The Metropolitan Opera has rerun free of charge the 1998 telecast of Mozart's Le Nozze di Figaro.  I would have seen the original, of course.  It was in the center of my infatuation with Cecilia Bartoli. Watching it again I find that it is a Figaro for the ages.  There is not even the tiniest hole in this cast.  Even Barbarina features Danielle de Niese making her Met debut at 19.

This opera features the Countess in two glorious arias-- Porgi Amor and Dove sono--sung gloriously by Renée Fleming.



This film still has the most hits for Cecilia Bartoli on YouTube and the second most for Fleming.

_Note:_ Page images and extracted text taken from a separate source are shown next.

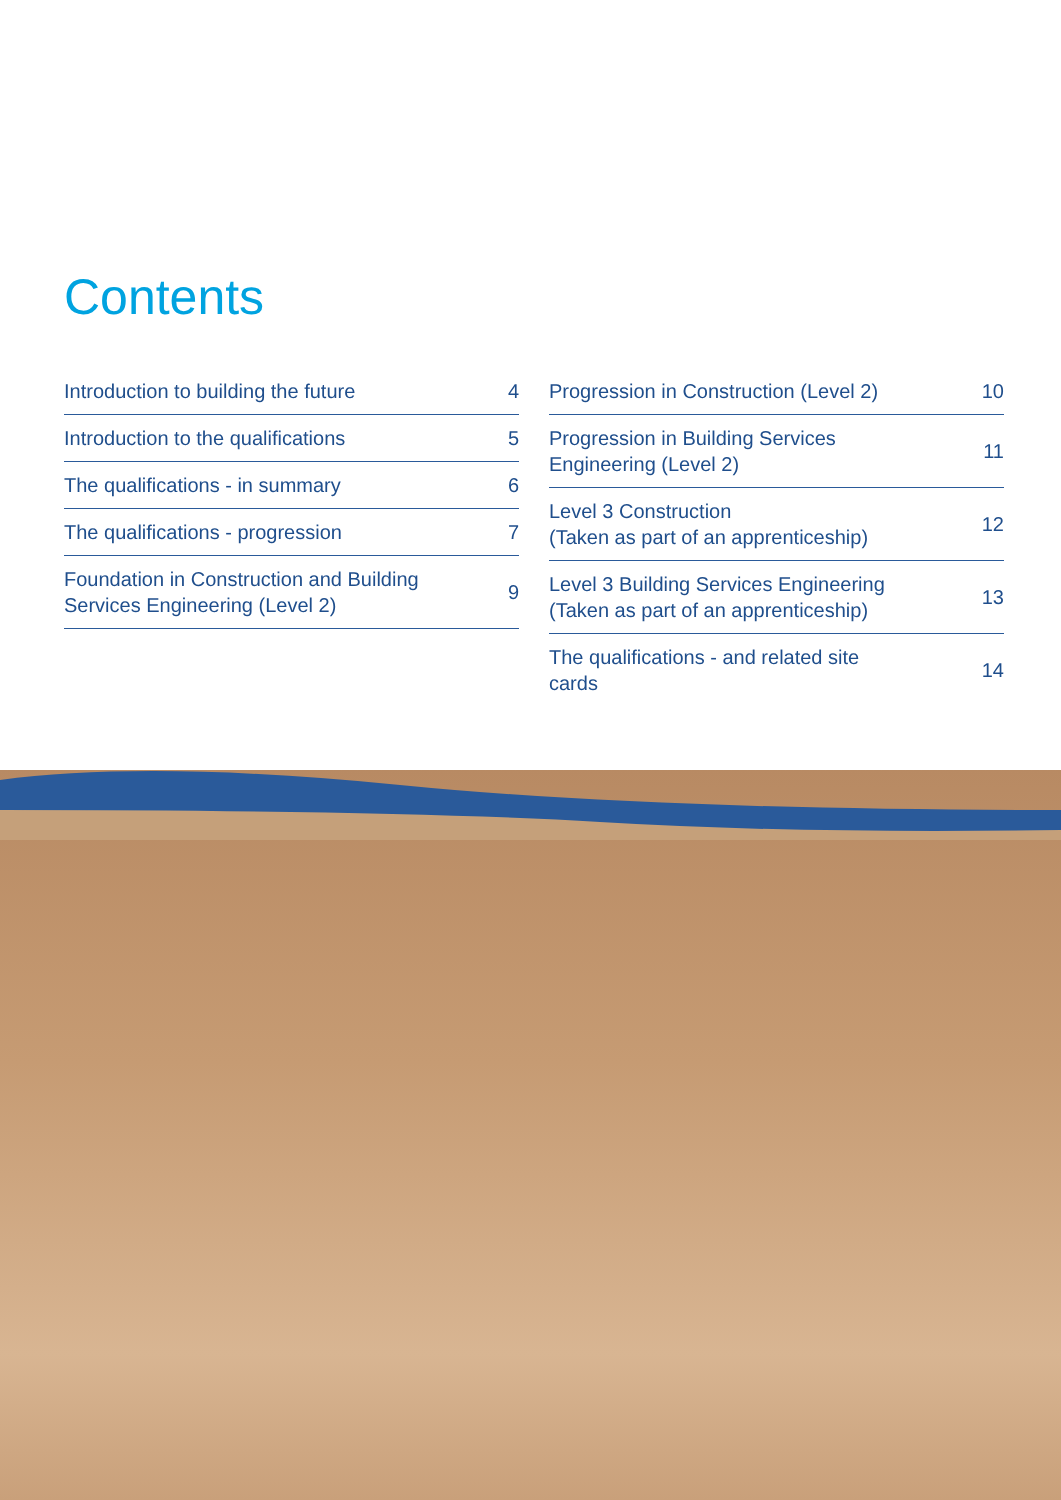Contents
Introduction to building the future 4
Introduction to the qualifications 5
The qualifications - in summary 6
The qualifications - progression 7
Foundation in Construction and Building
Services Engineering (Level 2) 9
Progression in Construction (Level 2) 10
Progression in Building Services
Engineering (Level 2) 11
Level 3 Construction
(Taken as part of an apprenticeship) 12
Level 3 Building Services Engineering
(Taken as part of an apprenticeship) 13
The qualifications - and related site
cards 14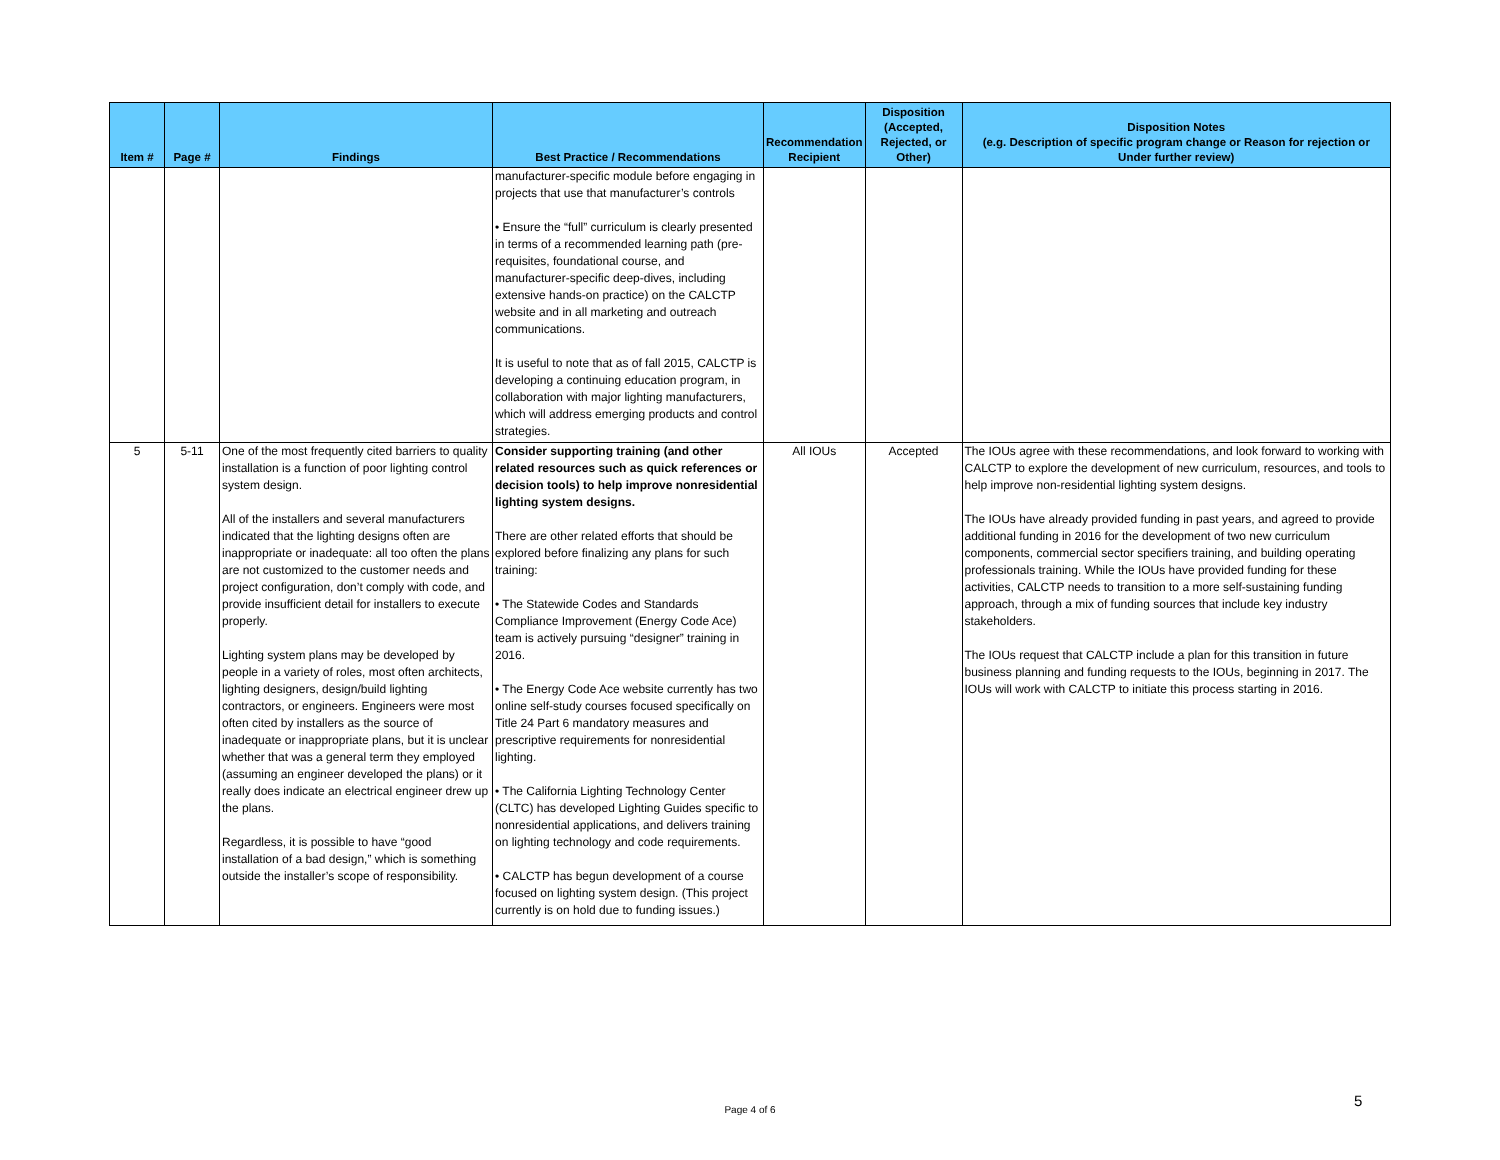| Item # | Page # | Findings | Best Practice / Recommendations | Recommendation Recipient | Disposition (Accepted, Rejected, or Other) | Disposition Notes (e.g. Description of specific program change or Reason for rejection or Under further review) |
| --- | --- | --- | --- | --- | --- | --- |
| | | | manufacturer-specific module before engaging in projects that use that manufacturer’s controls • Ensure the “full” curriculum is clearly presented in terms of a recommended learning path (pre-requisites, foundational course, and manufacturer-specific deep-dives, including extensive hands-on practice) on the CALCTP website and in all marketing and outreach communications. It is useful to note that as of fall 2015, CALCTP is developing a continuing education program, in collaboration with major lighting manufacturers, which will address emerging products and control strategies. | | | |
| 5 | 5-11 | One of the most frequently cited barriers to quality installation is a function of poor lighting control system design. All of the installers and several manufacturers indicated that the lighting designs often are inappropriate or inadequate: all too often the plans are not customized to the customer needs and project configuration, don’t comply with code, and provide insufficient detail for installers to execute properly. Lighting system plans may be developed by people in a variety of roles, most often architects, lighting designers, design/build lighting contractors, or engineers. Engineers were most often cited by installers as the source of inadequate or inappropriate plans, but it is unclear whether that was a general term they employed (assuming an engineer developed the plans) or it really does indicate an electrical engineer drew up the plans. Regardless, it is possible to have “good installation of a bad design,” which is something outside the installer’s scope of responsibility. | Consider supporting training (and other related resources such as quick references or decision tools) to help improve nonresidential lighting system designs. There are other related efforts that should be explored before finalizing any plans for such training: • The Statewide Codes and Standards Compliance Improvement (Energy Code Ace) team is actively pursuing “designer” training in 2016. • The Energy Code Ace website currently has two online self-study courses focused specifically on Title 24 Part 6 mandatory measures and prescriptive requirements for nonresidential lighting. • The California Lighting Technology Center (CLTC) has developed Lighting Guides specific to nonresidential applications, and delivers training on lighting technology and code requirements. • CALCTP has begun development of a course focused on lighting system design. (This project currently is on hold due to funding issues.) | All IOUs | Accepted | The IOUs agree with these recommendations, and look forward to working with CALCTP to explore the development of new curriculum, resources, and tools to help improve non-residential lighting system designs. The IOUs have already provided funding in past years, and agreed to provide additional funding in 2016 for the development of two new curriculum components, commercial sector specifiers training, and building operating professionals training. While the IOUs have provided funding for these activities, CALCTP needs to transition to a more self-sustaining funding approach, through a mix of funding sources that include key industry stakeholders. The IOUs request that CALCTP include a plan for this transition in future business planning and funding requests to the IOUs, beginning in 2017. The IOUs will work with CALCTP to initiate this process starting in 2016. |
5
Page 4 of 6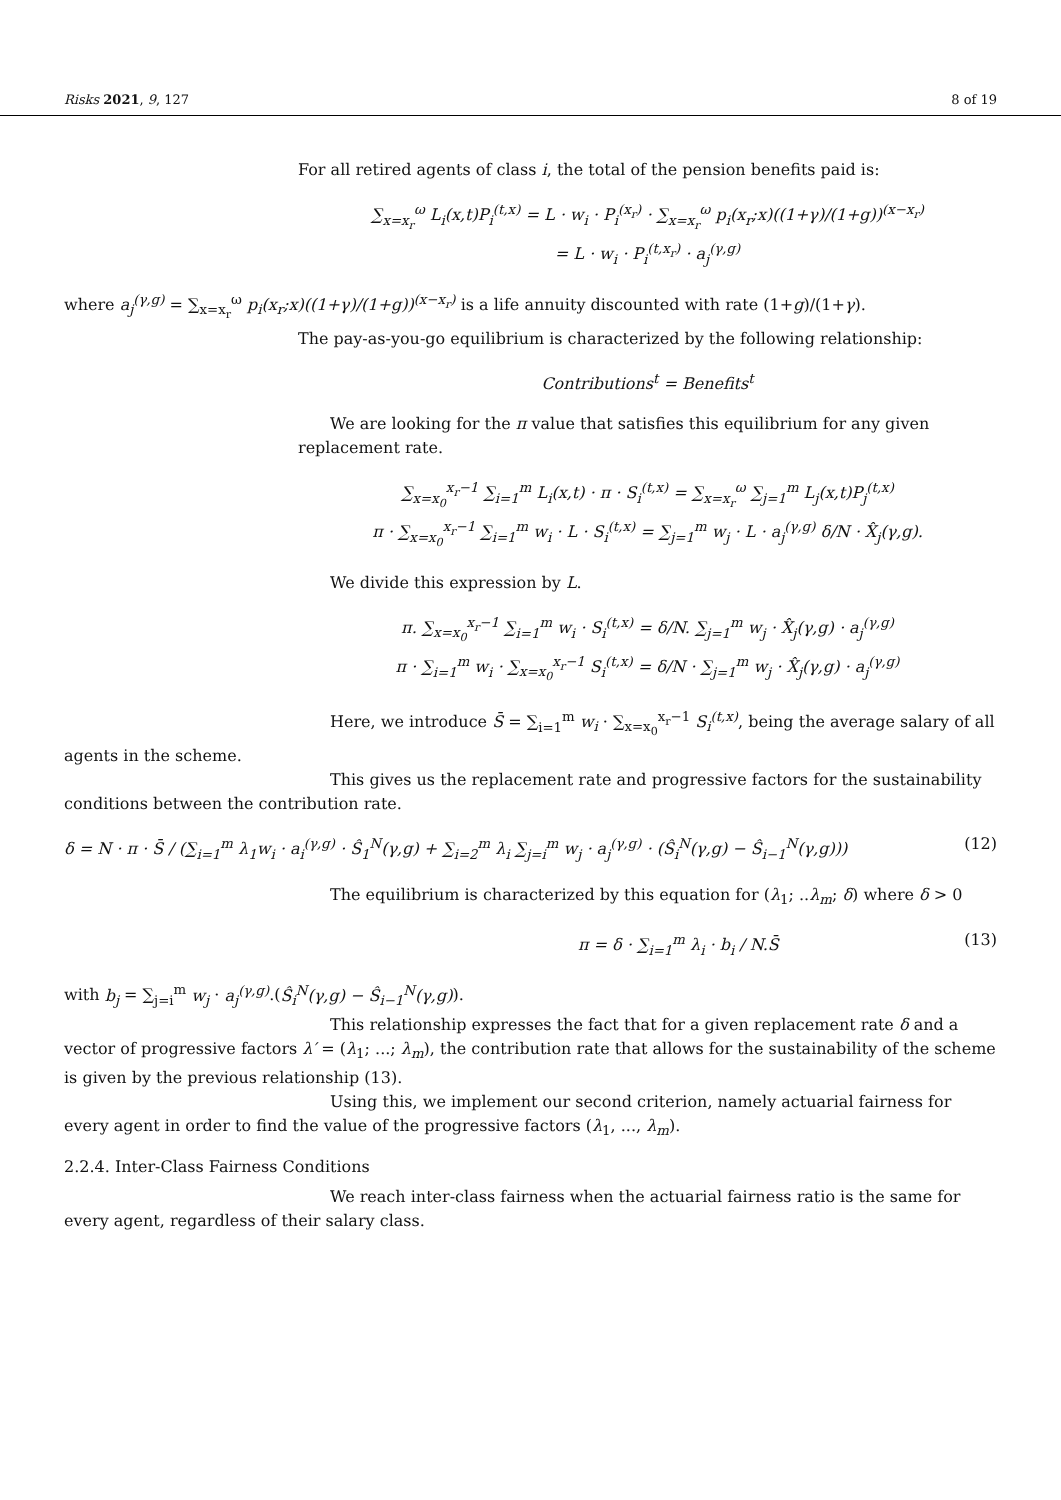Risks 2021, 9, 127 8 of 19
For all retired agents of class i, the total of the pension benefits paid is:
∑<sub>x=x<sub>r</sub></sub><sup>ω</sup> L<sub>i</sub>(x,t)P<sub>i</sub><sup>(t,x)</sup> = L · w<sub>i</sub> · P<sub>i</sub><sup>(x<sub>r</sub>)</sup> · ∑<sub>x=x<sub>r</sub></sub><sup>ω</sup> p<sub>i</sub>(x<sub>r</sub>;x)((1+γ)/(1+g))<sup>(x−x<sub>r</sub>)</sup>
= L · w<sub>i</sub> · P<sub>i</sub><sup>(t,x<sub>r</sub>)</sup> · a<sub>j</sub><sup>(γ,g)</sup>
where a<sub>j</sub><sup>(γ,g)</sup> = ∑<sub>x=x<sub>r</sub></sub><sup>ω</sup> p<sub>i</sub>(x<sub>r</sub>;x)((1+γ)/(1+g))<sup>(x−x<sub>r</sub>)</sup> is a life annuity discounted with rate (1+g)/(1+γ).
The pay-as-you-go equilibrium is characterized by the following relationship:
Contributions<sup>t</sup> = Benefits<sup>t</sup>
We are looking for the π value that satisfies this equilibrium for any given replacement rate.
∑<sub>x=x<sub>0</sub></sub><sup>x<sub>r</sub>−1</sup> ∑<sub>i=1</sub><sup>m</sup> L<sub>i</sub>(x,t) · π · S<sub>i</sub><sup>(t,x)</sup> = ∑<sub>x=x<sub>r</sub></sub><sup>ω</sup> ∑<sub>j=1</sub><sup>m</sup> L<sub>j</sub>(x,t)P<sub>j</sub><sup>(t,x)</sup>
π · ∑<sub>x=x<sub>0</sub></sub><sup>x<sub>r</sub>−1</sup> ∑<sub>i=1</sub><sup>m</sup> w<sub>i</sub> · L · S<sub>i</sub><sup>(t,x)</sup> = ∑<sub>j=1</sub><sup>m</sup> w<sub>j</sub> · L · a<sub>j</sub><sup>(γ,g)</sup> δ/N · X̂<sub>j</sub>(γ,g).
We divide this expression by L.
π. ∑<sub>x=x<sub>0</sub></sub><sup>x<sub>r</sub>−1</sup> ∑<sub>i=1</sub><sup>m</sup> w<sub>i</sub> · S<sub>i</sub><sup>(t,x)</sup> = δ/N. ∑<sub>j=1</sub><sup>m</sup> w<sub>j</sub> · X̂<sub>j</sub>(γ,g) · a<sub>j</sub><sup>(γ,g)</sup>
π · ∑<sub>i=1</sub><sup>m</sup> w<sub>i</sub> · ∑<sub>x=x<sub>0</sub></sub><sup>x<sub>r</sub>−1</sup> S<sub>i</sub><sup>(t,x)</sup> = δ/N · ∑<sub>j=1</sub><sup>m</sup> w<sub>j</sub> · X̂<sub>j</sub>(γ,g) · a<sub>j</sub><sup>(γ,g)</sup>
Here, we introduce S̄ = ∑<sub>i=1</sub><sup>m</sup> w<sub>i</sub> · ∑<sub>x=x<sub>0</sub></sub><sup>x<sub>r</sub>−1</sup> S<sub>i</sub><sup>(t,x)</sup>, being the average salary of all agents in the scheme.
This gives us the replacement rate and progressive factors for the sustainability conditions between the contribution rate.
δ = N · π · S̄ / (∑<sub>i=1</sub><sup>m</sup> λ<sub>1</sub>w<sub>i</sub> · a<sub>i</sub><sup>(γ,g)</sup> · Ŝ<sub>1</sub><sup>N</sup>(γ,g) + ∑<sub>i=2</sub><sup>m</sup> λ<sub>i</sub> ∑<sub>j=i</sub><sup>m</sup> w<sub>j</sub> · a<sub>j</sub><sup>(γ,g)</sup> · (Ŝ<sub>i</sub><sup>N</sup>(γ,g) − Ŝ<sub>i−1</sub><sup>N</sup>(γ,g))) (12)
The equilibrium is characterized by this equation for (λ<sub>1</sub>; ..λ<sub>m</sub>; δ) where δ > 0
π = δ · ∑<sub>i=1</sub><sup>m</sup> λ<sub>i</sub> · b<sub>i</sub> / N.S̄ (13)
with b<sub>j</sub> = ∑<sub>j=i</sub><sup>m</sup> w<sub>j</sub> · a<sub>j</sub><sup>(γ,g)</sup>.(Ŝ<sub>i</sub><sup>N</sup>(γ,g) − Ŝ<sub>i−1</sub><sup>N</sup>(γ,g)).
This relationship expresses the fact that for a given replacement rate δ and a vector of progressive factors λ′ = (λ<sub>1</sub>; ...; λ<sub>m</sub>), the contribution rate that allows for the sustainability of the scheme is given by the previous relationship (13).
Using this, we implement our second criterion, namely actuarial fairness for every agent in order to find the value of the progressive factors (λ<sub>1</sub>, ..., λ<sub>m</sub>).
2.2.4. Inter-Class Fairness Conditions
We reach inter-class fairness when the actuarial fairness ratio is the same for every agent, regardless of their salary class.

The Met cast Bartoli into more or less the same Fach as Kathleen Battle only with a comic slant. In her career she was known for her very successful coloratura singing, and this provides the explanation for the replacement of Deh vieni non tardar, an entirely legato aria, with something with at least some coloratura.

Bryn is perhaps my all time favorite Figaro, and Cecilia and Bryn's flirting is the best ever seen in this opera.

The last time I watched it I wrote this:

It was a surprise when it was announced that Cecilia would sing the role of Susanna, a role I don’t think she has sung since. There was a huge scandal because she insisted on performing different arias. I know “Un moto di gioia” is one of her favorites. Her choices, especially the final aria, are very successful, but she does not sing “Deh vieni non tardar.”

I have felt since I first saw this film that I never really understood this opera before. In a world where everything had to be about status and privilege, where the operas were clearly divided between elevated moral dramas about the upper classes and comedies in dialect from the lower classes, Mozart has brought us real people from all the various classes of his era, people with serious problems, people like us. I don’t think I really understood how deeply serious Figaro really is.

Cecilia is key in the success of this entire performance because she makes you feel how much Susanna loves Figaro and how much she hates the idea of sex with the count, how much she loathes his attentions while successfully masking her emotions from him. This is the content of the Marriage of Figaro, not just the jokes. I have read the book this is based on, but it is Mozart and da Ponte who give true life to these people.

There is a wonderful rapport between Cecilia and Bryn which they exploited in a duet album and dvd. This rapport is at its best here. They are exciting and very charismatic together.

As if this were not wonderful enough, there is also the fabulous countess of Renée Fleming, who needs only to sit around being miserably regal while singing two of the most gorgeous arias ever written. Gorgeously. She is in top form.

It is a succession of perfectly executed scenes by ideally cast singing actors. When was Figaro’s discovery of his parents ever so perfect? The count and countess are effectively upper class while Susanna and Figaro are common, as it should be. The entire production is pure perfection in singing, conducting and ensemble acting, and never becomes stale.

As one who has long adored Cecilia and has seen a lot of her stage work, this is her masterpiece.

1 comment:

Dorothy B Ruffing said...

I fervently wish this version of this opera were available on DVD, as I would love to see it on a "bigger screen" than my iPad. But lacking that I watch it on my iPad about once every month or so and really cannot abide watching any other version of "Nozze." This one is absolute perfection, in all the roles, and in the great, and sadly missing nowadays, James Levine conducting. I think it was on PBS years ago; I wish I had known, as I would have taped it.
As an aside, I for one (and I am sure there are others that agree) am still angry about what happened to James Levine. He was a very great artist, and who says artists are normal people? Wagner was a terrible anti-Semite but he created GREAT art. What a travesty that was with James Levine.